Segment Start: DATA EXCERPT
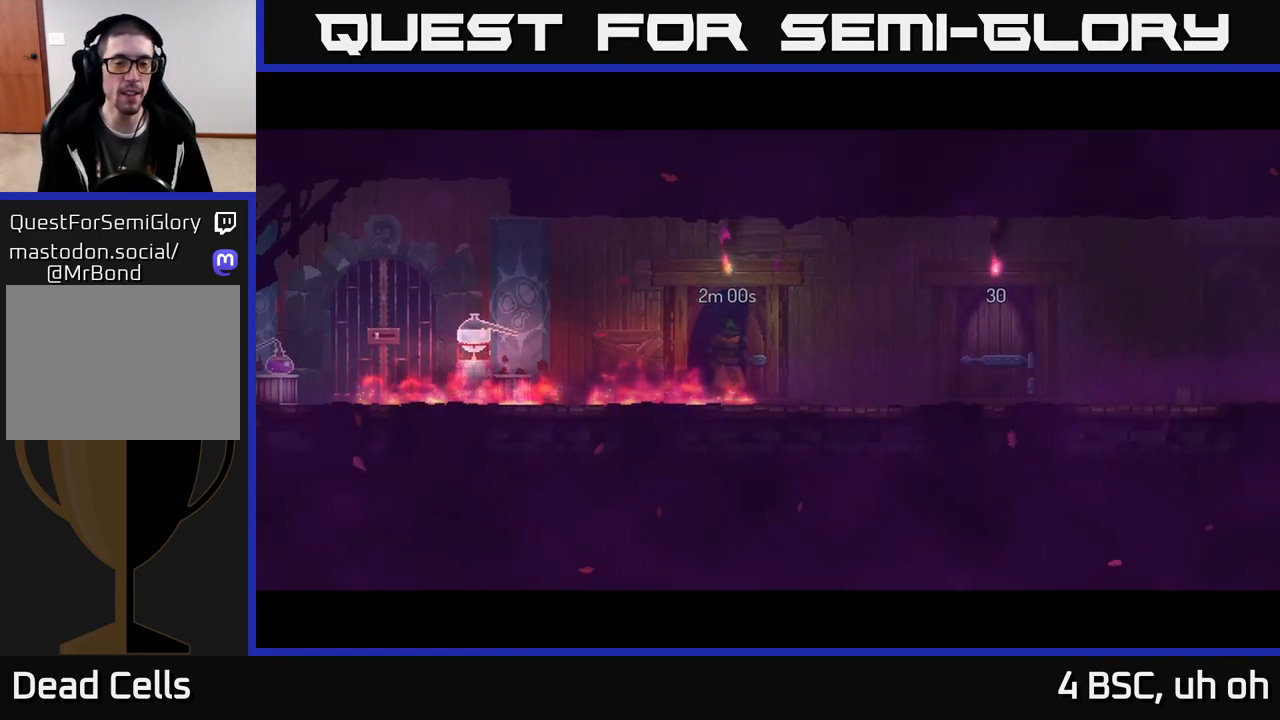
{"buttons": [], "left_stick": "center", "right_stick": "center", "events": []}
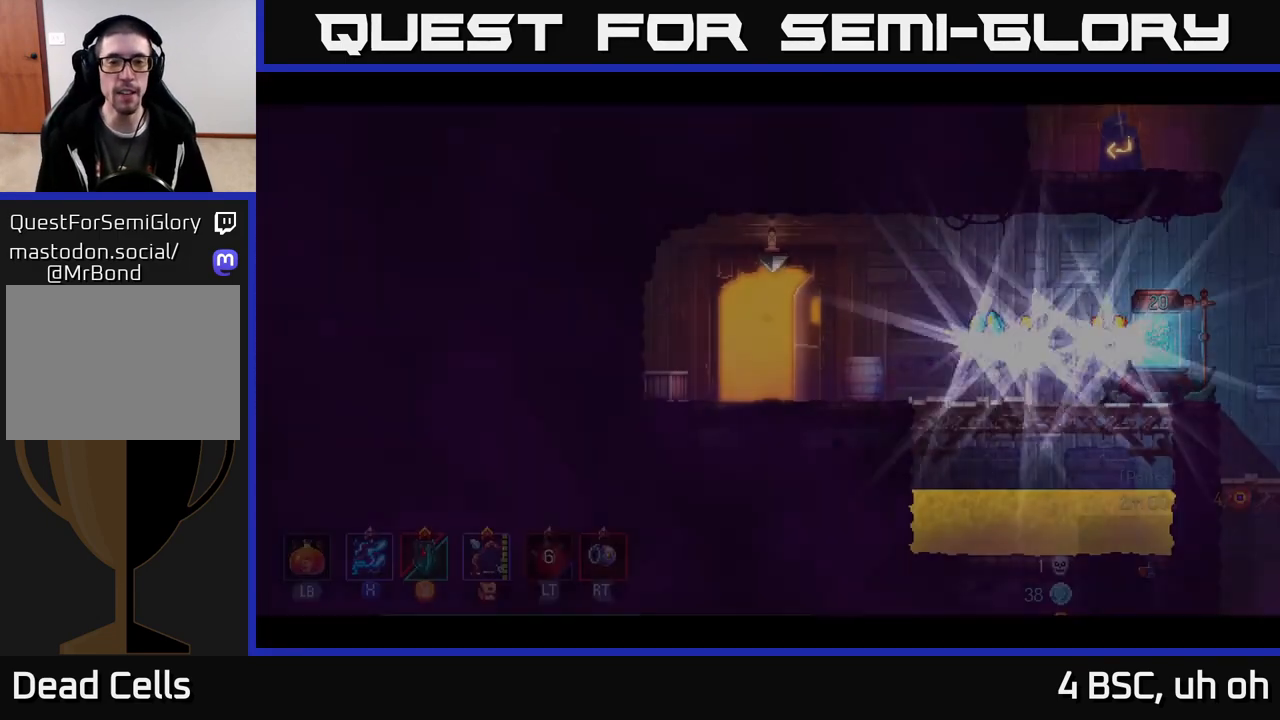
{"buttons": [], "left_stick": "right", "right_stick": "center", "events": [[333, "left_stick", "right"]]}
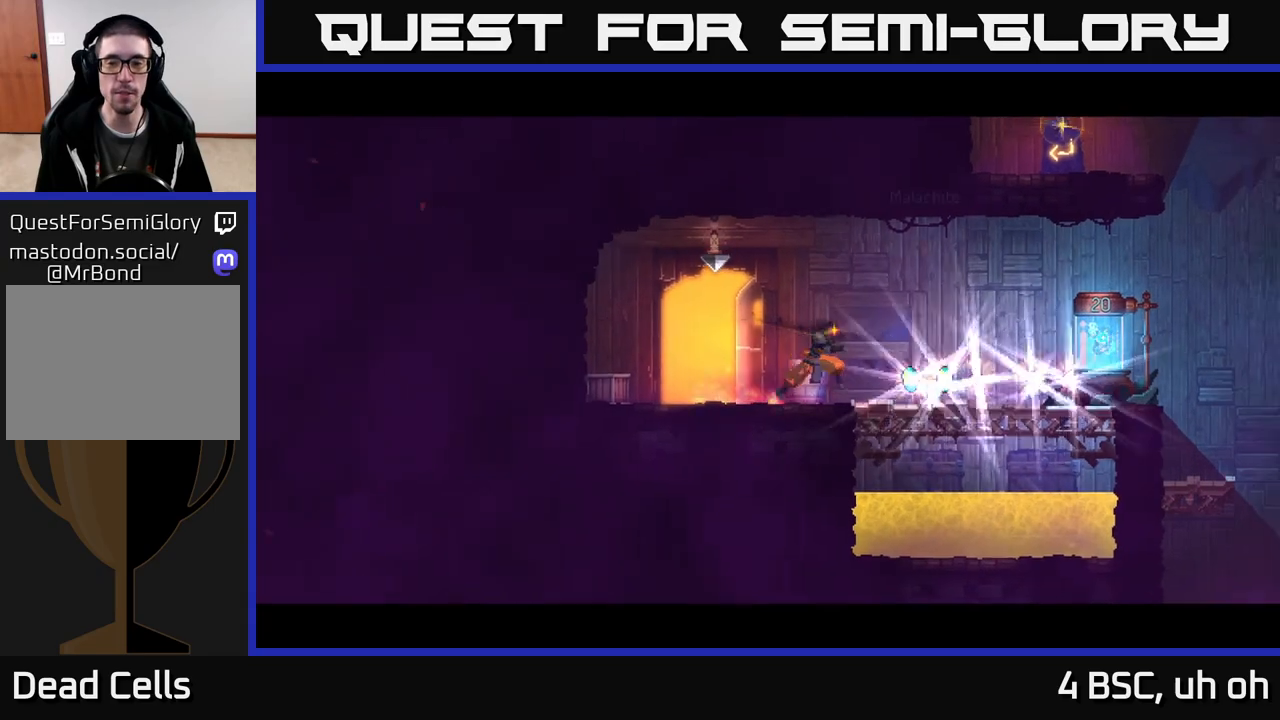
{"buttons": [], "left_stick": "right", "right_stick": "center", "events": [[183, "B", "down"], [267, "B", "up"]]}
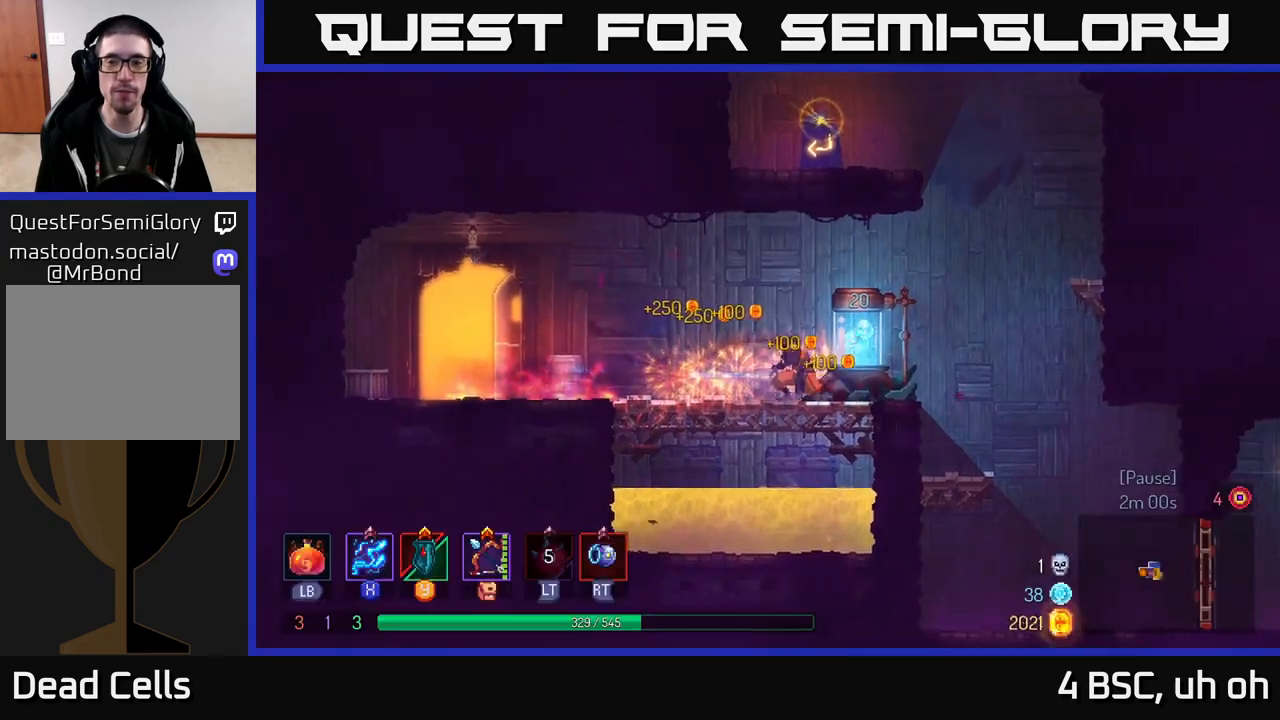
{"buttons": [], "left_stick": "right", "right_stick": "center", "events": [[33, "left_stick", "center"], [67, "R1", "down"], [133, "R1", "up"], [267, "left_stick", "right"]]}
Segment End: DATA EXCERPT
# TASK OBJECTIVE
The material above is to be set down exactly, with pictures removed.

# ANSWER SPACE
{"buttons": [], "left_stick": "center", "right_stick": "center", "events": []}
{"buttons": [], "left_stick": "right", "right_stick": "center", "events": [[333, "left_stick", "right"]]}
{"buttons": [], "left_stick": "right", "right_stick": "center", "events": [[183, "B", "down"], [267, "B", "up"]]}
{"buttons": [], "left_stick": "right", "right_stick": "center", "events": [[33, "left_stick", "center"], [67, "R1", "down"], [133, "R1", "up"], [267, "left_stick", "right"]]}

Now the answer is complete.